By Charles Leaver

Millions of Target customers affected by data leakage

Currently, Target boasts more than 1,790 stores in the United States serving countless numbers of retail customers. However, the big box retailer recently confirmed being a victim of data leakage and putting the sensitive information of shoppers at risk.

Forbes reported that the data leakage, occurring during an attack that may have happened around the time of Black Friday, involved stolen information from credit card magnetic strips. Although the attack causing the breach may have been an isolated incident, investigators stated that it affects all Target locations in the country.

“Approximately 40 million credit and debit card accounts may have been impacted between Nov. 27 and Dec. 15, 2013,” Target officials said in a statement.

The company went on to state that it alerted authorities as soon as the breach became apparent and is currently in the process of partnering with leading intrusion forensic firms to investigate the data leakage.  Among the information stolen was customers’ names, credit and debit card numbers, card expiration dates and three-digit security codes. This information can be used for a host of fraudulent activities, as attackers have all the data needed to create a fake payment card by encoding it onto a new magnetic strip.

Furthermore, Forbes pointed out that if attackers were able to steal PIN numbers as well, cards could even be used to withdraw funds from ATMs. This would require a malware infection on the store’s POS system, according to The New York Times.
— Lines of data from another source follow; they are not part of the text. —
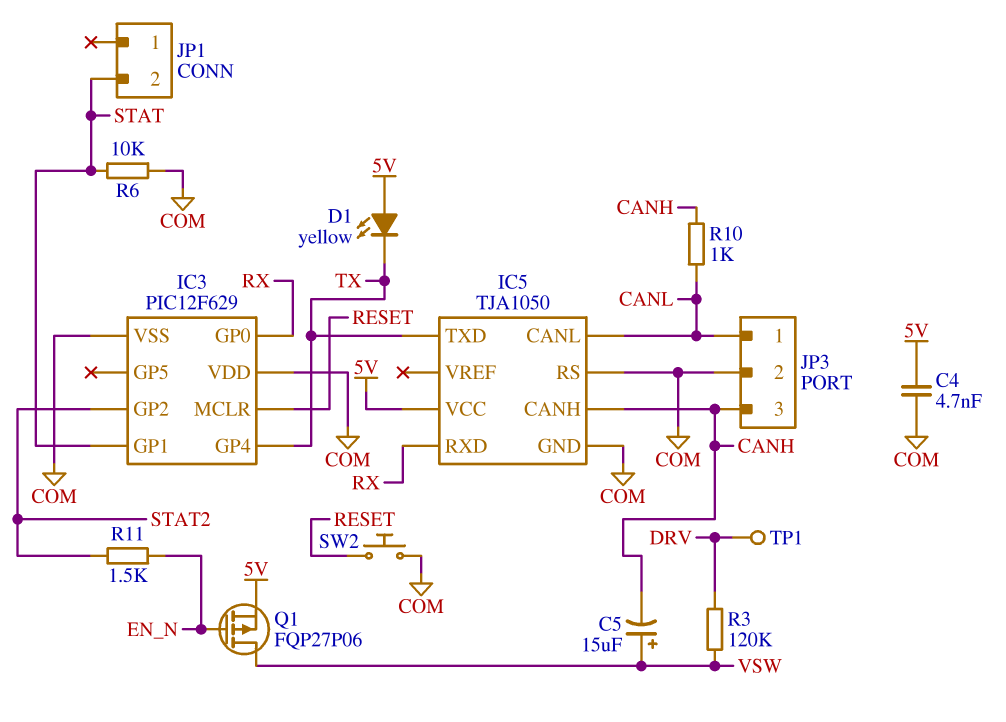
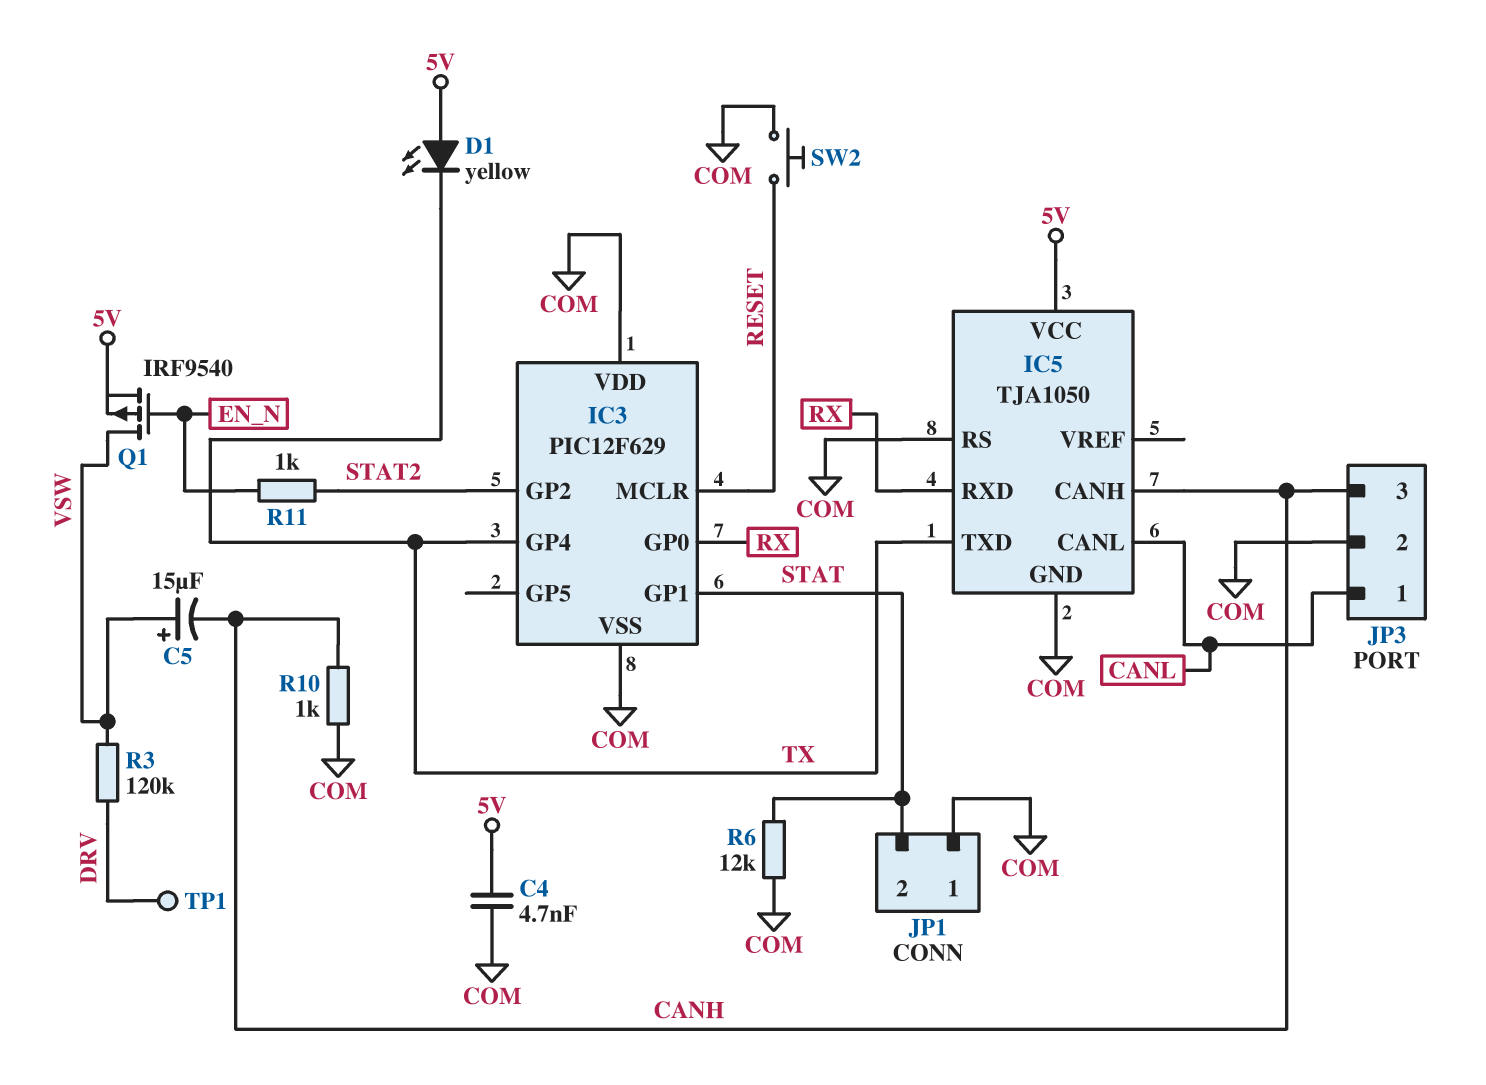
JP1 pin 1: none -> COM
Q1: PMOS FQP27P06 (G EN_N, D VSW, S 5V) -> PMOS IRF9540 (G EN_N, D VSW, S 5V)
R6: 10k (COM, STAT) -> 12k (COM, STAT)
R10: 1k (CANH, CANL) -> 1k (CANH, COM)
R11: 1.5k (EN_N, STAT2) -> 1k (EN_N, STAT2)

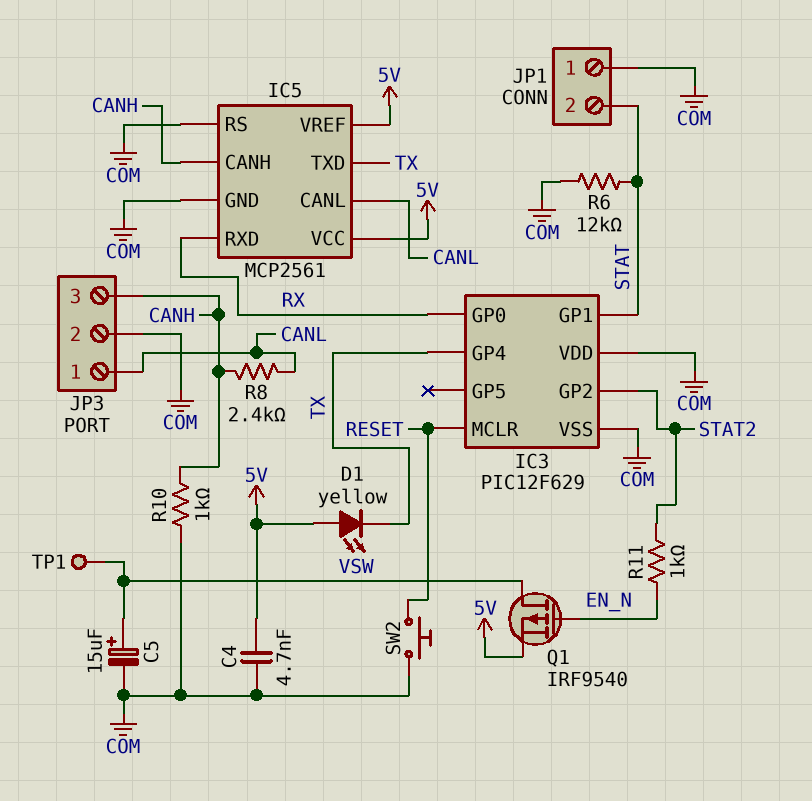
C5: 15uF (plus VSW, minus CANH) -> 15uF (plus VSW, minus COM)
IC5: TJA1050 -> MCP2561
IC5 pin VREF: none -> 5V
R3: 120k (DRV, VSW) -> none
R8: none -> 2.4k (CANH, CANL)
TP1: test point (DRV) -> test point (VSW)

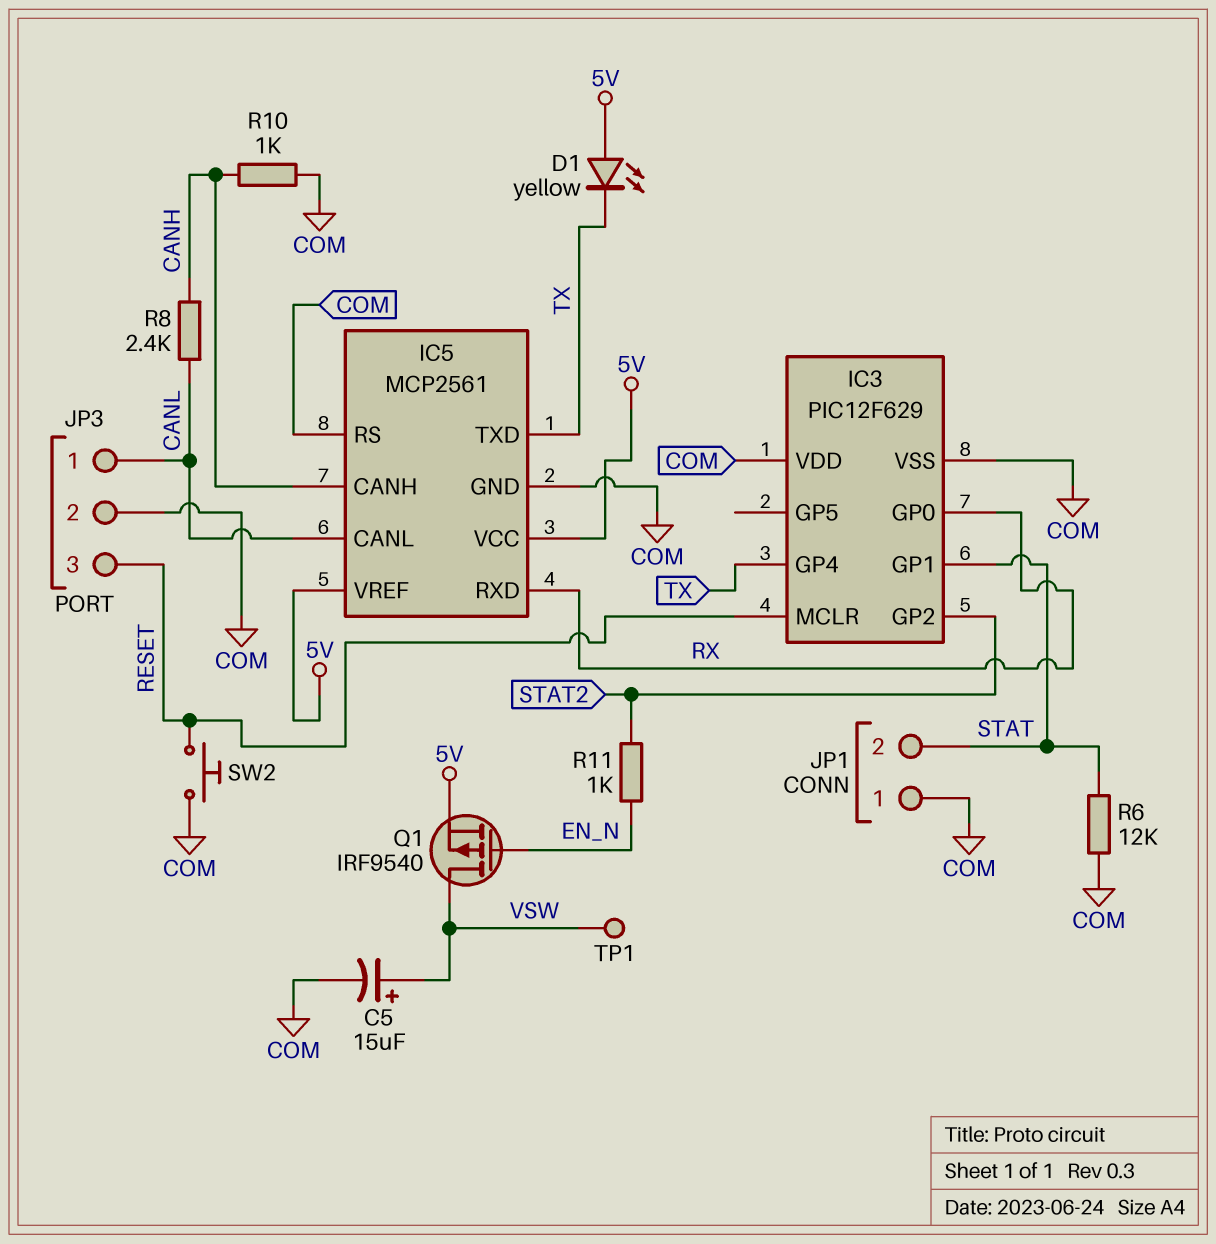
C4: 4.7nF (5V, COM) -> none
JP3 pin 3: CANH -> RESET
“To pull it off, security experts said a company insider could have inserted malware into a company machine, or persuaded an unsuspecting employee to clink on a malicious link that downloaded malware that gives cybercriminals a foothold into a company’s point-of-sales systems,” the Times stated.

Target chairman and chief executive Gregg Steinhafel said the store is taking the instance very seriously and is working alongside officials to locate those responsible.

Steps to prevent being a victim
This case is one of the most far-reaching instances of data leakage within the past year, affecting millions of Target shoppers across the country. For this reason, consumers should be sure to take certain steps to prevent becoming a victim.

Customers who shopped at the store between the end of November and mid-December should keep a watchful eye on account activity and bank statements to detect any suspicious charges. If a charge appears that a consumer does not recognize, he or she should contact their financial institution as soon as possible to mitigate any damage. If fraudulent activity does appear, the Los Angeles Times advises also contacting the Federal Trade Commission to report it.

Additionally, if consumers find that their account has been compromised by the data leakage, they should implement a fraud alert on their credit report to prevent further harm. The Los Angeles Times stated that this can help prevent attackers from opening additional fraudulent accounts as organizations must verify the customers’ identity before issuing any credit.

Furthermore, individuals can also consider having a security freeze placed on credit reports so information is not released without their permission.